Almost as important as the human resource are initial standards which will guide the structured and unstructured (peer-to-peer) networks from which innovations will spring. Without a starting point it will be difficult to discover resources, share and transact securely. Critically such standards are unlikely to be created by bureaucratic fiat.  The only way a “State” can create them is indirectly: by fostering conditions under which these arise in creative populations under their protection.  This property has the potential to align the interests of bureaucrats with citizens.

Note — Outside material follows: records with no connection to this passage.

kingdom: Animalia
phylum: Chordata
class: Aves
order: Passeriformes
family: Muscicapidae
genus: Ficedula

With these in mind the strategic imperatives of a proto-nation-state are as follows:

  1. To protect and preserve, preferably in coalition with other States, the physical infrastructure of the world.
  2. To preserve, secure and provide a predictable legal environment for its population, which comprises value in a market-state age.
  3. The goal of #2 above is to increase the likelihood that the citizens of that state will check in Version 1.0 of all the important global apps — whether these be logistics to security applications  — in order to lay the foundation for the market-state age.
  4. The question of who checks in Version 1.0 of the next global innovations will more than anything else determine the future trajectory of the 21st century.

Through this prism the events of the last decade may appear in a different light. The destruction of Syrian borders is less catastrophic than the the annihilation of its human capital. The former is an offense against the nation-state; the latter a crime against the market state. The depopulation policies of Europe now appear not only short-sighted, but suicidal.  The disruption of terrorism and counter-terrorism on the world’s physical infrastructure is no longer dismissable as ‘foreign entanglement’ but a core threat to the market-state. The nuclear proliferation which has brought us closer to “midnight” than at nearly any time during the Cold War may as we shall see,  only tractable within the context of a market state. The sell out of American education to the unions, the Curleyist policy of open borders — all legacies of nation-state politics  — now reveal themselves as undermining the human resource.

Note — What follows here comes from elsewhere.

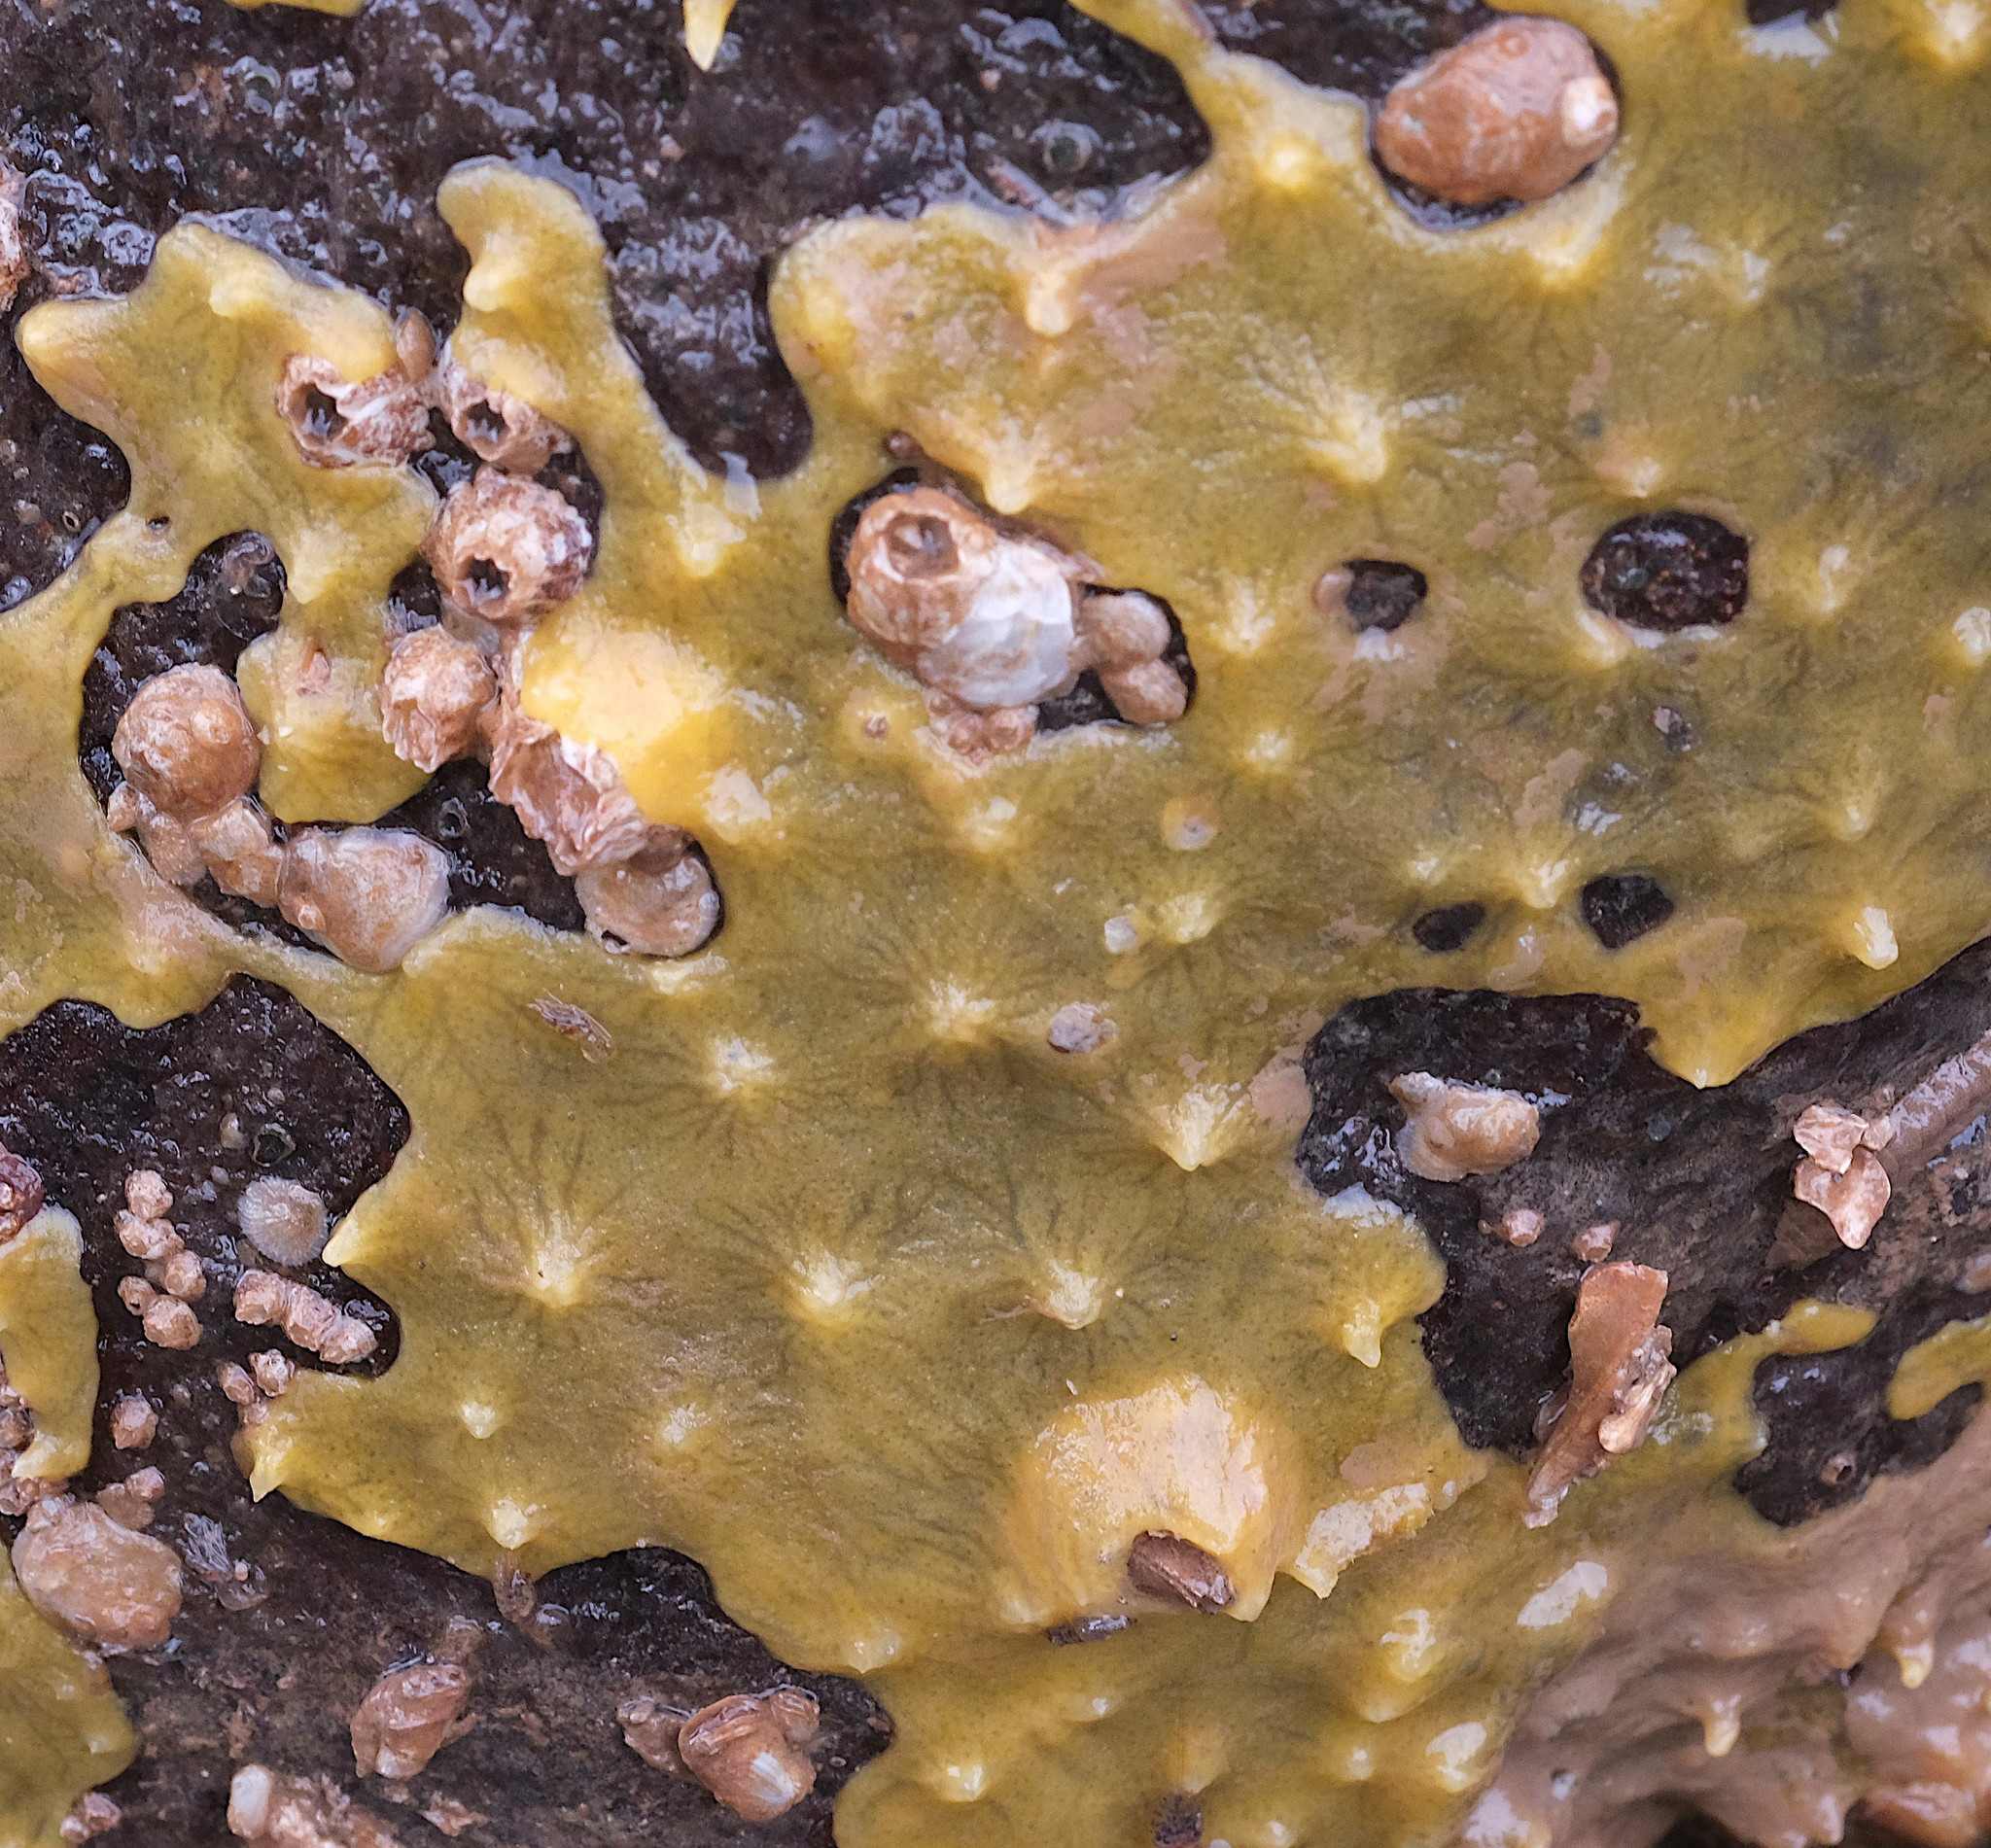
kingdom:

To their everlasting credit the American voters sensed there was something wrong with early 21st century globalism long before the pundits detected the error. They understood, better than anyone, that the future depended upon renewing principal-agent loyalty rather than betraying it.

Many of the mistakes of Western leaders can now be seen as the result of applying 20th century leadership style to a proto-market-state age. This miscalculation is particularly dangerous because disruptive technological developments are descending on the world faster than political leaders can mentally cope with them.  Perhaps the most potent of these are artificial intelligence and the Internet of Things. These two apps, together may hold the key to nuclear proliferation and the solution to terrorism, yet may also prove to be the greatest threat to the existence of the human race.

Arthur C. Clarke once remarked that “any sufficiently advanced technology is indistinguishable from magic.” How well the world transitions from the paradigms of the 20th century to those of the 21st will determine whether the future belongs to a society of magicians or a prison camp of slaves or barbarians in possession of magical objects. Perhaps the last role of the historical state will be to assert human control over its own creations.  One thing’s for sure: it’s wasted on simply providing jobs to timeservers in bureaucracies.